Il 17 agosto 2026, i procuratori olandesi hanno venduto quasi 2,2 milioni di euro (1.000.700.250.000) in criptovalute sequestrate. Questi beni, confiscati alla piattaforma olandese di criptovalute Knaken, precedentemente fallita, sono stati convertiti in denaro contante per la procedura fallimentare. Questo sviluppo giunge circa un mese dopo la dichiarazione di fallimento di Knaken e ha riacceso i riflettori sulle attività di contrasto al traffico di criptovalute nei Paesi Bassi.
La vendita sposta l'attenzione dal crollo di Knaken Crypto. Solleva la questione di quanto valore i clienti possano recuperare quando una piattaforma di criptovalute fallisce in modo massiccio. Ciò è particolarmente rilevante ai sensi della normativa UE. Regolamentazione dei mercati delle criptovalute (MiCA), che pone maggiore enfasi sulla salvaguardia dei beni dei clienti e garantisce che le società di criptovalute possano cessare l'attività in modo ordinato.
Dalla scadenza del MiCA all'applicazione delle normative sulle criptovalute.
Il periodo di transizione MiCA dei Paesi Bassi per i fornitori di criptovalute precedentemente registrati si è concluso nel giugno 2025. In quel periodo, Knaken non ha ottenuto il diritto autorizzazione e alla fine ha interrotto le sue normali attività nel settore delle criptovalute mentre cercava di rilassarsi.

Tuttavia, quasi un anno dopo, la situazione è degenerata quando il Servizio di Informazione e Indagine Fiscale (FIOD) ha sequestrato i loro beni, dopodiché i pubblici ministeri hanno presentato istanza di fallimento. In circa due settimane, il Tribunale distrettuale di Rotterdam ha dichiarato Knaken fallita. Ora, le criptovalute sequestrate rimanenti sono state vendute per 2,2 milioni di euro. Questa cronologia delle azioni di contrasto al settore delle criptovalute dimostra che il momento in cui un'azienda esce dal mercato è altrettanto importante del momento in cui vi entra.
Perché la vendita di criptovalute di Knaken è importante ai sensi del MiCA
MiCA regola l'accesso al mercato e rafforza il modo autorizzato fornitori di servizi di criptovalute (CASP) Proteggere il patrimonio dei clienti. I suoi requisiti includono la salvaguardia dei diritti di proprietà dei clienti. Impedisce ai fornitori di utilizzare le criptovalute dei clienti per i propri conti e richiede accordi di liquidazione credibili.

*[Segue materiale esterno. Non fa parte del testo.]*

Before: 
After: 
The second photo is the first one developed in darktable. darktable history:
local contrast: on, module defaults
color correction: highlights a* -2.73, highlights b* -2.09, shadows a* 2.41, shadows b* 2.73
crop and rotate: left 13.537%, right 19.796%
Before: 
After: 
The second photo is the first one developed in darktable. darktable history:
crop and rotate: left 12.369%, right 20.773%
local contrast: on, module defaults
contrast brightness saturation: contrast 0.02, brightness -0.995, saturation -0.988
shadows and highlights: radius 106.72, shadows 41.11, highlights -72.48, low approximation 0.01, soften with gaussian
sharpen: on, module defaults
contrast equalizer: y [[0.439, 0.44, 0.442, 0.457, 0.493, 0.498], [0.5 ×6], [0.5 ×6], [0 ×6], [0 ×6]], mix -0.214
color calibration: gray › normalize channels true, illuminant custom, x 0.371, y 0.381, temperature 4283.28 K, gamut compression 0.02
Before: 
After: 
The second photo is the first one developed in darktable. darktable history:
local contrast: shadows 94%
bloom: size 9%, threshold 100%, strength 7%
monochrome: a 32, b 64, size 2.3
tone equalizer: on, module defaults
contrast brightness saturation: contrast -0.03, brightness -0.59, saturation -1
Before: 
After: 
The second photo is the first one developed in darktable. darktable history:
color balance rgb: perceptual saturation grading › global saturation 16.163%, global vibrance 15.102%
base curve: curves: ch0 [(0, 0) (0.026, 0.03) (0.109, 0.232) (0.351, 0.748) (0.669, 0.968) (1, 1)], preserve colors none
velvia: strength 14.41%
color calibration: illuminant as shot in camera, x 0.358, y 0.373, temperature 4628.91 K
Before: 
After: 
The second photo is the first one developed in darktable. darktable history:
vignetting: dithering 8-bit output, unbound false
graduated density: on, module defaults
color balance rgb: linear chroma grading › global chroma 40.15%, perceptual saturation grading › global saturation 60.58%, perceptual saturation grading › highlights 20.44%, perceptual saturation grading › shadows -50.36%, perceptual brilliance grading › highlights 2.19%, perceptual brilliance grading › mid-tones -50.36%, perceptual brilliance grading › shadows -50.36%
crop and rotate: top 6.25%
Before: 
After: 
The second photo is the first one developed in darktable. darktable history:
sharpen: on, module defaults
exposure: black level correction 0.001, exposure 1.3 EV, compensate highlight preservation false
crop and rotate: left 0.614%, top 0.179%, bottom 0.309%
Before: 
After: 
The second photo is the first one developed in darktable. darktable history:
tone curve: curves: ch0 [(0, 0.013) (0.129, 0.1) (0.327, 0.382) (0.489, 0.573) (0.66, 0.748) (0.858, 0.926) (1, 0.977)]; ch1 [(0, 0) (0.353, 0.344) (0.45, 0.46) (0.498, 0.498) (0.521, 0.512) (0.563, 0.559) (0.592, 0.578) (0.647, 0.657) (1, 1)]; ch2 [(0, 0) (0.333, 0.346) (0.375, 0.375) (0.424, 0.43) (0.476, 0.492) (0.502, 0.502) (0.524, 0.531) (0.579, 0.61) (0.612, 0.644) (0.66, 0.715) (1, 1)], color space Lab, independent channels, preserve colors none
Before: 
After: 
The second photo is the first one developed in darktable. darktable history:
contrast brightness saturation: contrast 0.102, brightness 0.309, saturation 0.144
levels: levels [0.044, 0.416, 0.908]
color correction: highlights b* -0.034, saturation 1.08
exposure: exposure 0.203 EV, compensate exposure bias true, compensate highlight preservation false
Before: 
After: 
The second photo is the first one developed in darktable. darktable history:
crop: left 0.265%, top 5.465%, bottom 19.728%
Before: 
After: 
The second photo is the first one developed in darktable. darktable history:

La vendita di agosto rende queste garanzie più concrete. Una volta avviata la procedura di insolvenza, la segregazione degli asset, i registri di custodia e la proprietà legale possono determinare se il cliente può recuperare immediatamente i propri beni. In caso contrario, dovrà competere con altri creditori per ciò che rimane dopo il recupero dei beni in criptovalute. A quel punto, la questione chiave diventa se gli asset del cliente siano strutturati correttamente, in modo che la proprietà e il recupero siano chiari prima del fallimento dell'azienda.
Un test più ampio per l'applicazione delle normative sulle criptovalute
Per le autorità di regolamentazione, il controllo del settore delle criptovalute non può limitarsi a decidere quali aziende sono autorizzate a operare. Ciò significa che le autorizzazioni non rispettate, le cessazioni delle attività e le insolvenze possono creare un proprio periodo di rischio per i clienti e richiedono un'attenta supervisione.
Per i CASP, la lezione è che l'autorizzazione fa parte del ciclo di vita della conformità. Le aziende devono disporre di controlli efficaci anche quando le condizioni si deteriorano. Ciò include una chiara titolarità degli asset, un'accurata salvaguardia e una procedura di uscita che consenta ai clienti di ritirare o trasferire i propri investimenti.
COME Mica Man mano che il sistema si consolida in tutta Europa, casi come quello del caso Knaken rappresentano un indicatore importante della sua efficacia. Dimostreranno se il quadro normativo e le regolamentazioni innalzeranno gli standard per le aziende attive nel settore delle criptovalute. Ancora più importante, mostreranno se tali standard si tradurranno in risultati migliori per i clienti in caso di inadempienza da parte di un fornitore.